Figure 26 – Adressage des OMP à tonneau β via les systèmes Sec et BAM

Lors de la synthèse d’une OMP, le peptide-signal émergeant du tunnel de sortie du ribosome entre en interaction avec la chaperonne FD. Le peptide-signal est reconnu par la chaperonne SecB (1) ou directement par la chaperonne SecA (2), avant d’être adressé au translocon SecYEG. Celui-ci va procéder à l’export de l’OMP à travers la membrane interne (IM, « inner membrane) vers le périplasme (3), où la signal-peptidase DegP va cliver le peptide-signal. L’OMP est de nouveau prise en charge par une chaperonne périplasmique, à savoir SurA (4) ou Skp (5). S’ensuivra alors la reconnaissance de

86

l’extrémité C-terminale de l’OMP par le complexe BAM, qui va intégrer cette OMP à la membrane externe (OM, « outer membrane ») via BamA (6). D’après (Horne and Radford, 2016).

Une fois en interaction avec Skp ou SurA, les OMP doivent encore être intégrées correctement à la membrane externe. Pour la plupart des OMP à tonneau β, cette fonction a été attribuée au complexe BAM il y a une dizaine d’années (Kim et al., 2007; Wu et al., 2005) Ce complexe inclut BamA, la seule autre OMP essentielle chez les bactéries à Gram négatif avec LptD mentionnée précédemment, mais aussi les protéines BamB, BamC, BamD et BamE qui semblent toutes importantes pour un adressage optimal des OMP. La structure du complexe BAM a été entièrement résolue plus récemment (Bakelar et al., 2016) (Fig. 25 et 26) et a permis aux auteurs d’imaginer un mécanisme d’intégration des OMP à la membrane externe d’une grande sophistication (Fig. 27).

Figure 27 – Modèle de mécanisme d’intégration des OMP à la membrane externe par le complexe BAM

Après l’adressage de l’OMP (en jaune) vers le périplasme par le biais du translocon Sec (1), celle-ci est prise en charge par une chaperonne telle que SurA (2) ou Skp. Elle sera alors adressée au complexe BAM via son extrémité C-terminale qui porte un signal β (en bleu) impliqué dans l’interaction avec BAM (3). L’OMP va ensuite être intégrée à la membrane externe par additions successives de ses feuillets β au tonneau β de BamA (4, 5), et ce grâce aux changements de conformation de BamA imposés par l’ensemble du complexe BAM. Enfin, le complexe BAM va joindre les premier et dernier feuillets β de l’OMP (6), permettant à la nouvelle OMP de se défaire de son interaction avec BamA (7). D’après (Noinaj et al., 2017).

___

### [Série d'exercices]
1) D'après l'extrait sur l'adressage des OMP, répondez brièvement :
(a) Quelle signal-peptidase clive le peptide-signal dans le périplasme ?
(b) Outre BamA, quelles protéines le complexe BAM inclut-il ?
(c) Selon la légende de la figure 27, que porte l'extrémité C-terminale de l'OMP ?
2) Poursuivez l'extrait sur l'adressage des OMP à partir de sa dernière phrase.

### [Données de repères squelettiques]
___

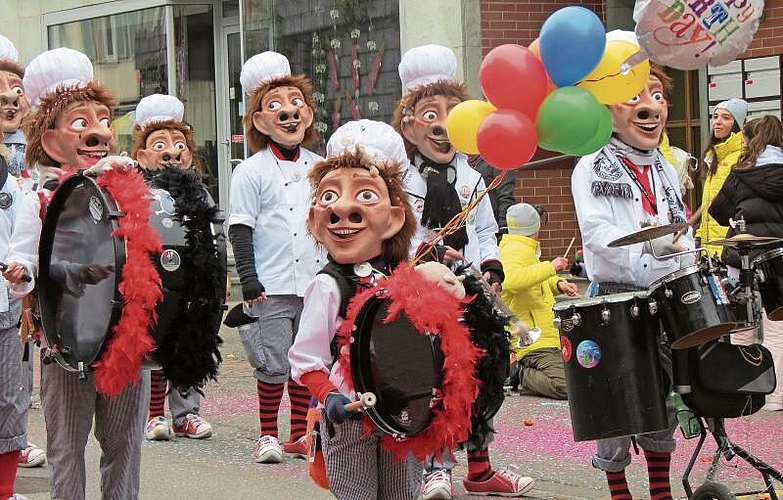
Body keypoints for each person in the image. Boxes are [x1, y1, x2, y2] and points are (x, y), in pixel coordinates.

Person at [2, 47, 147, 500]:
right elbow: (28, 267)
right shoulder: (37, 197)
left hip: (126, 337)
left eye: (104, 119)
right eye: (82, 122)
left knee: (125, 445)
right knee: (66, 447)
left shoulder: (131, 187)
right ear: (49, 140)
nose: (100, 131)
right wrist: (23, 271)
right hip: (64, 341)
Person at [393, 44, 533, 499]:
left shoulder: (472, 176)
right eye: (429, 113)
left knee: (484, 376)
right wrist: (427, 261)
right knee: (436, 381)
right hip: (425, 296)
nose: (441, 124)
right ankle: (437, 467)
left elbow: (487, 230)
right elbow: (395, 238)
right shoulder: (397, 178)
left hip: (471, 291)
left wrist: (491, 267)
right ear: (409, 122)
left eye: (452, 112)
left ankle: (480, 467)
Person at [571, 61, 695, 500]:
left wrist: (683, 249)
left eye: (658, 96)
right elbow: (598, 234)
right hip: (614, 299)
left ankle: (660, 491)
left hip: (662, 297)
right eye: (637, 96)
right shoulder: (590, 166)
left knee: (661, 398)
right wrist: (647, 249)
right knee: (614, 405)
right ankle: (618, 491)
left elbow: (681, 226)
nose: (651, 107)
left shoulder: (665, 166)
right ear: (608, 109)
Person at [289, 119, 425, 499]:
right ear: (317, 220)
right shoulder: (328, 285)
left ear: (394, 217)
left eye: (365, 196)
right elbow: (306, 358)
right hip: (350, 413)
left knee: (402, 495)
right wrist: (330, 397)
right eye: (330, 196)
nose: (344, 209)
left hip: (401, 409)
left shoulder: (405, 278)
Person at [228, 51, 324, 463]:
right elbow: (240, 226)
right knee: (271, 362)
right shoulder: (249, 171)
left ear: (307, 113)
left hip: (316, 282)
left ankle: (299, 434)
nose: (288, 112)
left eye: (295, 103)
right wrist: (249, 279)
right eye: (275, 106)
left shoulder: (322, 167)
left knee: (304, 362)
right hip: (271, 283)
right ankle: (268, 434)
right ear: (260, 121)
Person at [130, 94, 218, 441]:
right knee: (151, 338)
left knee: (187, 336)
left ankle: (186, 414)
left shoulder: (199, 192)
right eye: (160, 144)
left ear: (190, 154)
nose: (171, 151)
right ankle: (153, 414)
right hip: (149, 277)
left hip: (190, 279)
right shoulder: (136, 189)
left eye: (179, 144)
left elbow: (212, 234)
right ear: (142, 155)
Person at [708, 114, 783, 412]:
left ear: (752, 140)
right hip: (780, 258)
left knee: (742, 328)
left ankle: (746, 392)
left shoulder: (740, 173)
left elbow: (717, 211)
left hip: (745, 259)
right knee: (778, 327)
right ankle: (777, 397)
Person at [0, 35, 45, 473]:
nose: (11, 104)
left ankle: (18, 442)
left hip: (18, 277)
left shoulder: (34, 146)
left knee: (16, 375)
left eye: (18, 95)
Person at [499, 203, 578, 400]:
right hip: (532, 340)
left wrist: (558, 284)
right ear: (535, 227)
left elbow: (534, 282)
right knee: (567, 386)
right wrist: (550, 267)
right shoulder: (515, 250)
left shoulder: (523, 248)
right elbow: (510, 280)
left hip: (545, 336)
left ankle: (523, 371)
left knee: (579, 377)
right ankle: (521, 375)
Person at [696, 98, 747, 259]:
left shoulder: (743, 156)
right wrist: (699, 235)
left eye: (726, 118)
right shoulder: (713, 155)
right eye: (715, 116)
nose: (717, 122)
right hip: (709, 246)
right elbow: (708, 204)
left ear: (737, 124)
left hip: (729, 246)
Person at [468, 155, 516, 241]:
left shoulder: (499, 160)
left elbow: (506, 196)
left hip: (491, 227)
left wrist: (503, 227)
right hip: (468, 225)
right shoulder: (463, 161)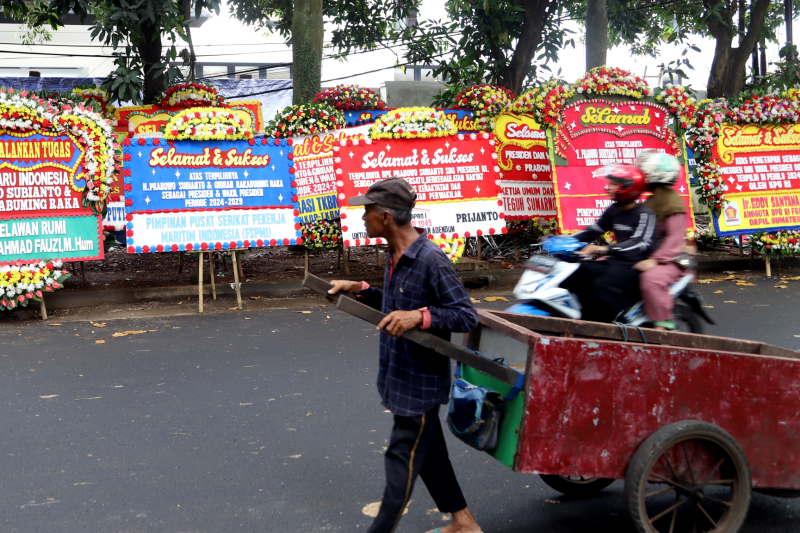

___

### [Réponses par exercice]
1)
(a) DegP.
(b) BamB, BamC, BamD et BamE.
(c) Un signal β, impliqué dans l'interaction avec BAM.

2)
Ainsi, des changements de conformations successifs de BamA permettraient l’intégration des OMP feuillet β par feuillet β au sein du tonneau β de BamA. Puis, lors d’un ultime changement de conformation, les premier et dernier feuillets β de l’OMP à avoir été intégrés seraient rapprochés l’un de l’autre. L’ensemble du tonneau β de l’OMP nouvellement

87 formée serait ensuite éjecté vers la membrane externe tandis que BamA retrouverait sa conformation initiale (Noinaj et al., 2017) (Fig. 27). Un second modèle a également été proposé par les mêmes auteurs, où le complexe BAM pourrait imposer une torsion ou un rétrécissement local à la bicouche phospholipidique, permettant l’intégration spontanée de certaines OMP à la membrane externe. BamA est donc une protéine essentielle à l’adressage des OMP à la membrane externe chez les bactéries à Gram négatif. Si sa régulation transcriptionnelle par le facteur σE est connue (Dartigalongue et al., 2001), peu d’informations existent sur sa régulation post-transcriptionnelle, qui sera abordée dans ce mémoire.